**EXTRACTED TEXT:**

● ● ● ●

My esteemed mother has a case of martyritis. Unlike most people with martyritis, however, hers is not terminal. Which is, of course, the problem. So on this particular morning when she asked me to clean up, I picked up a pad and pen and asked her exactly what she wanted me to do. I wanted her to see that I was taking her request seriously and that she had my full attention, and since I am prone to forgetting things, that I was taking steps to be as thorough as possible. This is the response I got:

"DON'T GIVE ME THAT ATTITUDE. YOU KNOW DAMN WELL WHAT NEEDS DOING AROUND HERE, BUT YOU'RE CLEARLY UNWILLING TO HELP OUT. GOD FORBID YOU SHOULD DO ANY WORK AROUND HERE. FORGET IT. DON'T DO ANYTHING. I'M SORRY I ASKED. I CAN'T STAND THE FILTH BUT I CAN STAND YOUR ATTITUDE EVEN LESS, SO JUST FORGET IT. DO YOU THINK I DESERVE TO BE TREATED THAT RUDELY IN MY OWN HOME? DO YOU?"

● ● ● ●

**STUDY MATERIAL:**
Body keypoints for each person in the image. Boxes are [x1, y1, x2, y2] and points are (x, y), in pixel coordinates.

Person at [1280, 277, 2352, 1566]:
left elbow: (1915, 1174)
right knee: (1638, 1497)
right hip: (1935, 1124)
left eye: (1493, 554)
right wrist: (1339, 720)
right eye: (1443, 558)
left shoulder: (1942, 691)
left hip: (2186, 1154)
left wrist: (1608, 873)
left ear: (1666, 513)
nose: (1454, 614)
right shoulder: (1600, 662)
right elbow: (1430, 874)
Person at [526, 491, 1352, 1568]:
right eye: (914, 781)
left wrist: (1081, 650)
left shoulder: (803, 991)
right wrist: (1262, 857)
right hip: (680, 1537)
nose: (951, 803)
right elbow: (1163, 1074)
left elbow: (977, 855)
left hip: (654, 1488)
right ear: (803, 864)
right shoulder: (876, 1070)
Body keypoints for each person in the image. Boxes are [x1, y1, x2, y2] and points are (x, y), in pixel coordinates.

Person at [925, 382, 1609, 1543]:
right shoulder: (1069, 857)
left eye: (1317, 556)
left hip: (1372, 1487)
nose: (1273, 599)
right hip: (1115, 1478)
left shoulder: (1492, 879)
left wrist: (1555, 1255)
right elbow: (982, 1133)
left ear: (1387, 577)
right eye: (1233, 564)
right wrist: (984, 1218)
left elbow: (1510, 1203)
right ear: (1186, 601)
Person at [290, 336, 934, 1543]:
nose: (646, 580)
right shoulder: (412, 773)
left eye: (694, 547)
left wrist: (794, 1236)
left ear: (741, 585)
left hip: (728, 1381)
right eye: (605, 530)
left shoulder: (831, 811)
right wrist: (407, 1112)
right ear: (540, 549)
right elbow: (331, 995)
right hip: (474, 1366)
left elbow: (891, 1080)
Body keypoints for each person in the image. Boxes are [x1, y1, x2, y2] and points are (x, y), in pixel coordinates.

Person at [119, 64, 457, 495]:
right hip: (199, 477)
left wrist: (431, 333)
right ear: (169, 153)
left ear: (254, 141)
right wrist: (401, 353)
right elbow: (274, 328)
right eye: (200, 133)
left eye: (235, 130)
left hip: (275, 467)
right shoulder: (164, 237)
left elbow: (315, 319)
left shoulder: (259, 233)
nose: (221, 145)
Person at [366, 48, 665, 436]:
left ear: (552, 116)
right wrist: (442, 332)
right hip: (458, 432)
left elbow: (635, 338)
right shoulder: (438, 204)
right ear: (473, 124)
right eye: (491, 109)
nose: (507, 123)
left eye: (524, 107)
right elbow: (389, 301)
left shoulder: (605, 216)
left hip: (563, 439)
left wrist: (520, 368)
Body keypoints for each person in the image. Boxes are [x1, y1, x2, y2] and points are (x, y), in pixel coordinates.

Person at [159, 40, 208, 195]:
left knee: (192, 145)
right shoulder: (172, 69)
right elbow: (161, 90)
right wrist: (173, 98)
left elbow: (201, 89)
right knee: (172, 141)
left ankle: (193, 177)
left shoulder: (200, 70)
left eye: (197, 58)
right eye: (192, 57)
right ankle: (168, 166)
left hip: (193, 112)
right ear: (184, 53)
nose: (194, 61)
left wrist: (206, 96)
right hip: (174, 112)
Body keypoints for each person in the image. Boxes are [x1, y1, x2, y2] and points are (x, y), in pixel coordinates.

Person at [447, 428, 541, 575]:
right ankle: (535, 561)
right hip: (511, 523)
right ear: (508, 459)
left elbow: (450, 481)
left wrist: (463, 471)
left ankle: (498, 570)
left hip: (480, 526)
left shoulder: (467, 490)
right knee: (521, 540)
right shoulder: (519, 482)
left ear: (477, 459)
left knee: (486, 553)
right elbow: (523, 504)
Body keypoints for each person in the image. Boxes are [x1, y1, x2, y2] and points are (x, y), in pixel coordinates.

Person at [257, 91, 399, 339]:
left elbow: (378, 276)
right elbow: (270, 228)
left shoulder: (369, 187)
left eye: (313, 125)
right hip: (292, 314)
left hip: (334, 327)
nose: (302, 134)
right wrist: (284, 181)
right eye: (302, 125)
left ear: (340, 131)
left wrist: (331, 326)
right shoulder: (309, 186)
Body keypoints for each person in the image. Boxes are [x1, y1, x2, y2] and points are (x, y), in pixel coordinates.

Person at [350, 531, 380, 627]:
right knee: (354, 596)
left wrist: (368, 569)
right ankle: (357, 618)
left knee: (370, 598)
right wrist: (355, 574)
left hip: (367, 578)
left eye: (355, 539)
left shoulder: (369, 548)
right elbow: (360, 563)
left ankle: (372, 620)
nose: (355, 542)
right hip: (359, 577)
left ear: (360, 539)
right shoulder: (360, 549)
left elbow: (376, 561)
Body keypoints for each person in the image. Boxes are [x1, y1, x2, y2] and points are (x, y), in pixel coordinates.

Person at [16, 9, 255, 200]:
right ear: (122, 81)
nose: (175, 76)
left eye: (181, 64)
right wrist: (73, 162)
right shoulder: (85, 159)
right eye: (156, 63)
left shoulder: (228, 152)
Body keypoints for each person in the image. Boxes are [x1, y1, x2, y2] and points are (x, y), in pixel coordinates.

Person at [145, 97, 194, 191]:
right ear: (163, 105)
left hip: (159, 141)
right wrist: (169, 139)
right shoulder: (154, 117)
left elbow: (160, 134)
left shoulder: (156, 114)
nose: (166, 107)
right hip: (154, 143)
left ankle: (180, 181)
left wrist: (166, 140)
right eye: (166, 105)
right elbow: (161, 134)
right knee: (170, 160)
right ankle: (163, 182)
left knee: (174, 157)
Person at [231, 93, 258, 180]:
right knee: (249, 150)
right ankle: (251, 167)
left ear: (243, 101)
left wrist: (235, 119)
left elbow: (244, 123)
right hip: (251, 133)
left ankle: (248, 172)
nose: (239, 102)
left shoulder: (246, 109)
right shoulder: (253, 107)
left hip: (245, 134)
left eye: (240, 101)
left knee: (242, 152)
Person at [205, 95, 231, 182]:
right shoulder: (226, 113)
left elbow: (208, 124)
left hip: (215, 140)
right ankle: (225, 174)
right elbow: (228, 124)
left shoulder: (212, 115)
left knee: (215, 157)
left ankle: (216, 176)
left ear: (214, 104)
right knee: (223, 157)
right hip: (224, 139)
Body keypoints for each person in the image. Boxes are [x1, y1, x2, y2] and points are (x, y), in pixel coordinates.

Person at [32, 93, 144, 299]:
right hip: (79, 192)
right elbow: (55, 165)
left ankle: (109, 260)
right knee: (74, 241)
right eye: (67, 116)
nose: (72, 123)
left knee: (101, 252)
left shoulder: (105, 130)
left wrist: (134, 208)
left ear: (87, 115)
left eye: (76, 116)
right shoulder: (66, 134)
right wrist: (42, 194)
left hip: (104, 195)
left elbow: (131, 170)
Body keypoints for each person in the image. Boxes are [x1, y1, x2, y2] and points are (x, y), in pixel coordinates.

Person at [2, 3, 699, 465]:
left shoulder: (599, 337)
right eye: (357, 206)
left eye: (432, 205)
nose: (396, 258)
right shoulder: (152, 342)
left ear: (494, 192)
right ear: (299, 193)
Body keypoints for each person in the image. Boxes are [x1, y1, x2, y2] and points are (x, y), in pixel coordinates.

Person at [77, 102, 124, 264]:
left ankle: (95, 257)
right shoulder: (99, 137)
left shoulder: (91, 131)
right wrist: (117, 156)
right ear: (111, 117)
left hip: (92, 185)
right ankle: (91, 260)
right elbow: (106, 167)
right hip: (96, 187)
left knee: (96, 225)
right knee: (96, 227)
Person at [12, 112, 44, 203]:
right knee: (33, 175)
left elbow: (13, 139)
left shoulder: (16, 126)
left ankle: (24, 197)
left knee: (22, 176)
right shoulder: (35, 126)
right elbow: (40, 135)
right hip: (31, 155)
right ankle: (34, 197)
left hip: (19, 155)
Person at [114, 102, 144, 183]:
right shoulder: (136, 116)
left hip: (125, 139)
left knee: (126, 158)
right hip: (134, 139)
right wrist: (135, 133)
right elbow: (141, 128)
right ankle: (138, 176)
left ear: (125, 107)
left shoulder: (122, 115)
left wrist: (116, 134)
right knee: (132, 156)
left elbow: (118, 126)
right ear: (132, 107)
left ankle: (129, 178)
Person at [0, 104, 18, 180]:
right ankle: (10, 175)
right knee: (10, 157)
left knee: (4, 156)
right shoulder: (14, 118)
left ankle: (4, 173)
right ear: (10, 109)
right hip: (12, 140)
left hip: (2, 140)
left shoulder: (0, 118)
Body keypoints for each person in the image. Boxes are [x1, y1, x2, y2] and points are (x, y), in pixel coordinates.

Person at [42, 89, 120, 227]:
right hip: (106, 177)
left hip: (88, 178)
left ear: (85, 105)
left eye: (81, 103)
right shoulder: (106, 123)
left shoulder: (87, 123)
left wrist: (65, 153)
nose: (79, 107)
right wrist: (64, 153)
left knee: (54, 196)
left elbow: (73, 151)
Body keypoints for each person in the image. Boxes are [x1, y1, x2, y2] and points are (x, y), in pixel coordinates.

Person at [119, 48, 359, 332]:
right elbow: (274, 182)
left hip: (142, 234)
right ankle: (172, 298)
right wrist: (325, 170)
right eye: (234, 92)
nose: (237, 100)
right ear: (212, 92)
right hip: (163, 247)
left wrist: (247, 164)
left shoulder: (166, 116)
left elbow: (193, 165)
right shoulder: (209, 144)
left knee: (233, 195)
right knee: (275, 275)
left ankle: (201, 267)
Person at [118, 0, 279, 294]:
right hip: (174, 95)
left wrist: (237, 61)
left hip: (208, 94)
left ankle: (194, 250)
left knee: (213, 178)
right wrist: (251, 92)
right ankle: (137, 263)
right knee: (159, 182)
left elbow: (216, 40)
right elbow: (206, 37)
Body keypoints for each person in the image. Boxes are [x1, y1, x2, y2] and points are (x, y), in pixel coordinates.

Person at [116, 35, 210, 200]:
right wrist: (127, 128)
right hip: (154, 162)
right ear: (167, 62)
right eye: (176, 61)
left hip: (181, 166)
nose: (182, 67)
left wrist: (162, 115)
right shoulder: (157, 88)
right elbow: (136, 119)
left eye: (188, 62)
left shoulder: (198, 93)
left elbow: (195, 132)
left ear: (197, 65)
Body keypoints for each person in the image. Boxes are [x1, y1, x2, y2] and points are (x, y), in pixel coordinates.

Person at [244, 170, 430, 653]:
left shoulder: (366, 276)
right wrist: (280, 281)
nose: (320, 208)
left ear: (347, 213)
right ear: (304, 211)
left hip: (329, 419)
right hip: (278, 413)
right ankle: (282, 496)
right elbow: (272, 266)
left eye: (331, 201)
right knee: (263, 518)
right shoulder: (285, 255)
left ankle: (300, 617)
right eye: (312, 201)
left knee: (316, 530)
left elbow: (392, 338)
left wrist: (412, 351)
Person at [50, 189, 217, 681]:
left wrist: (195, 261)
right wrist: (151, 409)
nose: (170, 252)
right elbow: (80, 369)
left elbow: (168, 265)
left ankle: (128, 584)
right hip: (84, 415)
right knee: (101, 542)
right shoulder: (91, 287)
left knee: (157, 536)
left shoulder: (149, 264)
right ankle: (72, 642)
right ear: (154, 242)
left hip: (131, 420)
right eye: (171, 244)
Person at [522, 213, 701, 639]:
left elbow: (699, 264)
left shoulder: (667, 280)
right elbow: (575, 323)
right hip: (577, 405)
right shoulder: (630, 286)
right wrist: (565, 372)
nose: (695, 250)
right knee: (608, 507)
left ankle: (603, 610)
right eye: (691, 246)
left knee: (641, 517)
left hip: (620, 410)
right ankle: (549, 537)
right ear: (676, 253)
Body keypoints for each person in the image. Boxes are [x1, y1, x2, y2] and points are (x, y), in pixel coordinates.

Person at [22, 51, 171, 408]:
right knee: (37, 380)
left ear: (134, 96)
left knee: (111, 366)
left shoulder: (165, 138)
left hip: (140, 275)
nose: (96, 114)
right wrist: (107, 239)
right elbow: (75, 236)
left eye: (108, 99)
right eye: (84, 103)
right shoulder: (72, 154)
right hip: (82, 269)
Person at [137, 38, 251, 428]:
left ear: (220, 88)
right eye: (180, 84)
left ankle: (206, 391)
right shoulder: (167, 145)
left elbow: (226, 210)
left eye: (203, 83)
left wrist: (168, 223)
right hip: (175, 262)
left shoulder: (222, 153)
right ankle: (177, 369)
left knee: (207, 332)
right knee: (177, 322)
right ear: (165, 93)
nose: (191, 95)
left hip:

● ● ● ●

**WHAT THE TASK ASKS:** Please translate this sentence from the passage about a mother's martyritis into Spanish: "Unlike most people with martyritis, however, hers is not terminal."

**TASK RESPONSE:** Sin embargo, a diferencia de la mayoría de las personas con martiritis, la suya no es terminal.